What you need to know
- Google has introduced its latest AI SIMA, a “generalist agent” designed to help users complete tasks in video games.
- SIMA is language-based. That is, you need what the user sees on the screen and instructions for completing a task, such as gathering a resource.
- DeepMind says it has used nine games to train SIMA so far, but there is still a lot of work left to do before it can handle complex tasks and instructions.
Google DeepMind has announced its latest project, the Generalist AI Agent, which aims to help users perform tasks while playing games.

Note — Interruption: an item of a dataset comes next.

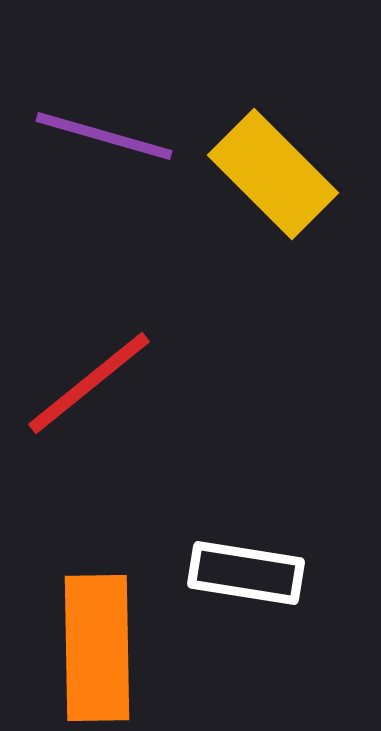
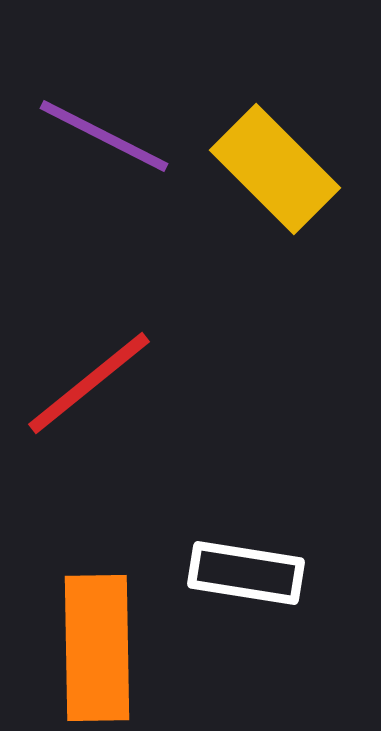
purple line: rotated 11 degrees clockwise
yellow rectangle: moved 2 px right, 5 px up
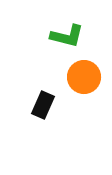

According to DeepMind, the latest AI is called Scalable Instructable Multiworld Agent, or SIMA. Google's AI-focused division states that SIMA can “perceive and understand a variety of environments and take action to achieve directed goals.”
DeepMind added that for SIMA to work, it needs what the user is looking at and “natural language” instructions provided by the user. This AI is said to use the user's standard keyboard and mouse inputs to move the user's character within the game world. What's more, SIMA “can interact with any virtual environment,” the post adds.
SIMA is tested on 600 basic skills, including turning left, climbing ladders, and opening the game's pause menu for settings. Google says SIMA can perform “simple tasks” in 10 seconds. Some of these tasks include directing his SIMA to drive a car in Goat Simulator 3 and walk to a spaceship in No Man's Sky.
To get SIMA to its current status, Google says it has partnered with game developers such as Hello Games, which created No Man's Sky, and Tuxedo Labs, which created Teardown. SIMA was also taught using an environment built on the Unity engine called “Construction Lab.” Through this, SIMA learned how to manipulate objects and gained a deeper understanding of the physical world within video games.
Google also turned to real gamers as a first approach to understanding how SIMA works. They supervised them as a pair, with one player playing the game and the other giving instructions on how to complete the task.
In total, Google's DeepMind trained SIMA using nine different games within each genre. During the course of its research, the department found that AI agents trained on multiple games produced better results than systems trained on a single game. Further investigation revealed that language dependence was most important for SIMA performance.
Without user input, SIMA is said to operate in an “appropriate but purposeless manner.” DeepMind observed that SIMA explores and collects resources, but will not follow game objectives unless strictly instructed to do so.
SIMA is still in its early stages, but Google seems confident in its “language-driven” capabilities to help gamers. More importantly, further research is reportedly needed as Google wants SIMA to understand “higher-level linguistic instructions to accomplish more complex goals.”